Plano,TX—As JCPenney’s CEO Ron Johnson continues to roll out “transformative Fair and Square” changes in the department store, the latest casualty is apparently commissioned sales associates.
Earlier this week the Dallas Morning News reported that sales associates in shoes, jewelry, salon, furniture and men’s suits were told they would no longer receive minimum wage plus a percentage of each sale. Instead, starting May 20 some of them will receive hourly pay that will be increased significantly. However, the company told them at employee hours were being reduced across the store, so they no longer will be full time, nor be eligible for health insurance.
Some of the employees told the paper that “new pay scale is based on last year’s averages. But with hours and commissions being cut, many of them are calculating that they will make significantly less under the new structure.”
Others reported that some commissioned sales associated were laid off.
‘Stunned, Funeral Atmosphere’ in Stores?
Kate Coultas, a spokesperson for JCPenney, responded to the employee’s reports: ”Our new business model requires that we move away from a commission-based environment so that every team member is motivated by meeting the needs of our customers. Therefore, our commission pay plans will move from a commission-based structure to a competitive hourly rate structure.
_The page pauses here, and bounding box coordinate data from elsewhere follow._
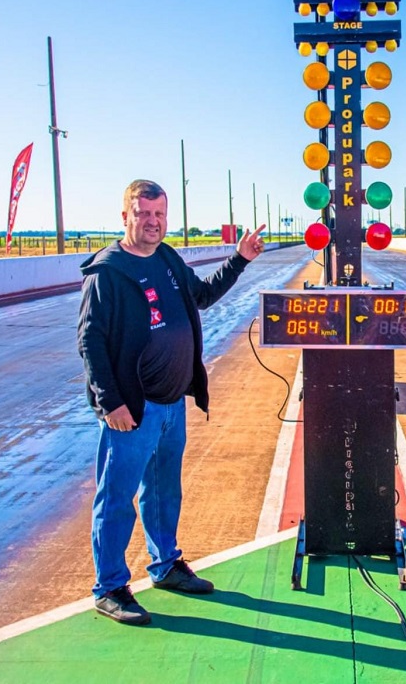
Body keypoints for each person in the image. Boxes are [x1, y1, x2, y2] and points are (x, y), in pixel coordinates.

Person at [78, 179, 265, 626]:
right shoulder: (108, 272)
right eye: (143, 214)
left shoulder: (166, 258)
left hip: (171, 404)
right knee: (117, 498)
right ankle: (109, 587)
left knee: (164, 491)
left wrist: (240, 259)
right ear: (125, 216)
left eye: (159, 214)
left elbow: (202, 296)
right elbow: (90, 341)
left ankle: (165, 565)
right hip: (132, 410)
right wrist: (111, 403)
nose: (152, 222)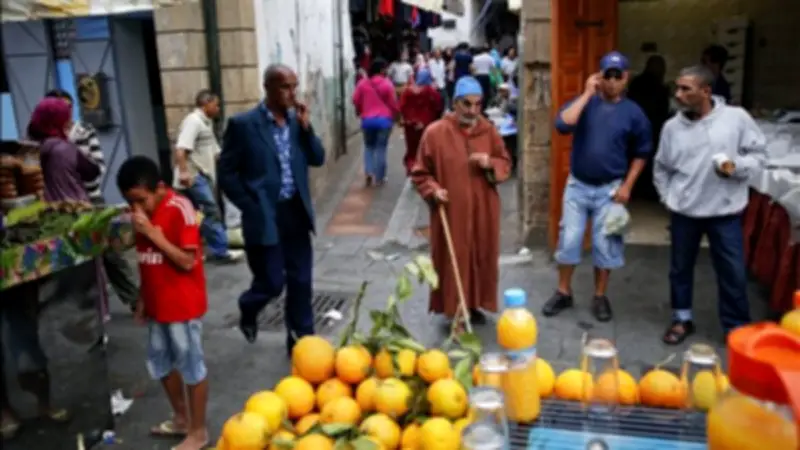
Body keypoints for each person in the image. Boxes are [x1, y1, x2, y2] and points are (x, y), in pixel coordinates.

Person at [653, 65, 765, 345]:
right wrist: (668, 198)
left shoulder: (735, 119)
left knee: (732, 272)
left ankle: (736, 327)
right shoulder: (672, 127)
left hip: (724, 213)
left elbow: (759, 155)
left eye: (685, 89)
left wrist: (735, 167)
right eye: (677, 88)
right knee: (680, 269)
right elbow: (661, 167)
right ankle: (681, 318)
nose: (678, 95)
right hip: (685, 213)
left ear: (705, 91)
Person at [218, 64, 325, 352]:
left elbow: (317, 158)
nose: (292, 93)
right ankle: (249, 306)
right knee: (272, 283)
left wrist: (307, 128)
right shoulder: (243, 125)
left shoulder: (296, 122)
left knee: (301, 282)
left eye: (294, 86)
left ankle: (302, 344)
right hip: (265, 214)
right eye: (285, 87)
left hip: (296, 212)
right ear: (267, 88)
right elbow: (226, 172)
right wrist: (249, 205)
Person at [543, 51, 653, 322]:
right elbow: (562, 124)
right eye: (608, 75)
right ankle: (563, 291)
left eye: (618, 76)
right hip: (578, 186)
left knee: (606, 246)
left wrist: (628, 186)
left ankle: (600, 295)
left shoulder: (634, 113)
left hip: (611, 191)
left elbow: (642, 152)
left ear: (626, 78)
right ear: (599, 76)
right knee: (569, 239)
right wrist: (586, 94)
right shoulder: (586, 104)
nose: (613, 81)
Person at [116, 155, 209, 450]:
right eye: (131, 203)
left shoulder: (180, 208)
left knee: (191, 364)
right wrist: (143, 299)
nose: (137, 210)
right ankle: (181, 418)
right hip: (158, 305)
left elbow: (186, 261)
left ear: (158, 188)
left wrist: (153, 234)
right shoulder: (141, 217)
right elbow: (147, 262)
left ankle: (199, 431)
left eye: (141, 200)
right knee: (161, 362)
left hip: (183, 305)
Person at [411, 76, 512, 327]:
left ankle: (473, 304)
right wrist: (434, 190)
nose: (473, 110)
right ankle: (454, 310)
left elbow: (505, 162)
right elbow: (420, 173)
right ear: (455, 103)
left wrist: (490, 163)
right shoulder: (435, 133)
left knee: (480, 254)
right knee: (453, 256)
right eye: (467, 104)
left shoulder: (488, 130)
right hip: (451, 210)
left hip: (483, 209)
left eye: (478, 105)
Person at [45, 89, 140, 311]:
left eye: (68, 106)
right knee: (72, 259)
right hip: (59, 208)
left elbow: (98, 168)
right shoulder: (45, 138)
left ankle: (135, 299)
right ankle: (83, 308)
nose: (65, 112)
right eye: (59, 107)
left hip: (90, 201)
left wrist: (76, 186)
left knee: (111, 253)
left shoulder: (83, 132)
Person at [174, 90, 243, 263]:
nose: (218, 108)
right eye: (216, 104)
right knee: (211, 211)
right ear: (206, 104)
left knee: (197, 215)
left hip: (199, 177)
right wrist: (184, 173)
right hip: (194, 177)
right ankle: (221, 250)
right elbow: (181, 149)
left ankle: (194, 246)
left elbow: (216, 152)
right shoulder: (194, 122)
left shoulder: (206, 123)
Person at [27, 98, 101, 203]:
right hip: (73, 209)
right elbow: (92, 172)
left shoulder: (27, 149)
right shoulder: (65, 148)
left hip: (41, 211)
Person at [626, 55, 671, 201]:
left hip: (637, 128)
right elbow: (662, 109)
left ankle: (638, 191)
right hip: (651, 127)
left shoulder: (637, 83)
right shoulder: (657, 87)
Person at [352, 58, 400, 186]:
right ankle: (380, 177)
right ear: (381, 70)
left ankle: (368, 172)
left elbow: (355, 99)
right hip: (384, 121)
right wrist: (396, 115)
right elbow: (393, 104)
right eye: (385, 68)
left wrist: (360, 110)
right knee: (381, 149)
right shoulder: (387, 84)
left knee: (368, 147)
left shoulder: (362, 83)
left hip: (367, 121)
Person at [399, 69, 443, 175]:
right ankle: (423, 169)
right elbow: (438, 107)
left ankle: (411, 168)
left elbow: (401, 107)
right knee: (425, 148)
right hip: (426, 124)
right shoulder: (431, 91)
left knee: (411, 148)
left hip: (410, 125)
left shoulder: (407, 91)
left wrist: (405, 119)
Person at [471, 47, 495, 113]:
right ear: (488, 51)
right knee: (486, 93)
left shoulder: (475, 58)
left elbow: (472, 68)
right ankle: (483, 108)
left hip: (477, 76)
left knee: (478, 92)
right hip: (486, 76)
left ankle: (477, 107)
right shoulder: (490, 58)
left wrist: (473, 76)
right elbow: (493, 69)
By bringing their compensation levels back to what they earned last year with commissions, team members can have a better sense of their incomes.
“This new, collaborative approach to taking care of our customers will not only enable our teams to be even more effective in winning the hearts and minds of our customers but, over time, will provide greater opportunities for personal growth and development.”
Another JCPenney spokesperson said no one will lose benefits eligibility in 2012, even if they start to average less than 35 hours a week.
Speaking anonymously to Business Insider, some of the affected employees called the elimination of commissions just another in a series of morale-busting measures.
“There was a stunned, funereal atmosphere throughout the store,” an employee told Business Insider. “One was fearful of being observed discussing the details and comparing war wounds, as we were all cautioned in the individual meetings that this information was extremely confidential.”
Earlier this month, JCPenney began eliminating an undisclosed number of jobs on the store level following its announcement in April that it would be eliminating 600 out of 4,400 employees at its corporate headquarters. Another 300 employees will lose their jobs when the company closes a Pittsburgh call center in June.
JCPenney’s “new approach to pricing, promotion, merchandising and the customer experience has simplified our business and removed a lot of the process-oriented work that was previously required under the old business model,” a spokeswoman said.
By eliminating layers of management, “leaders have broader spans of control, greater accountability and higher flexibility to focus on work that provides the greatest value to our customers.”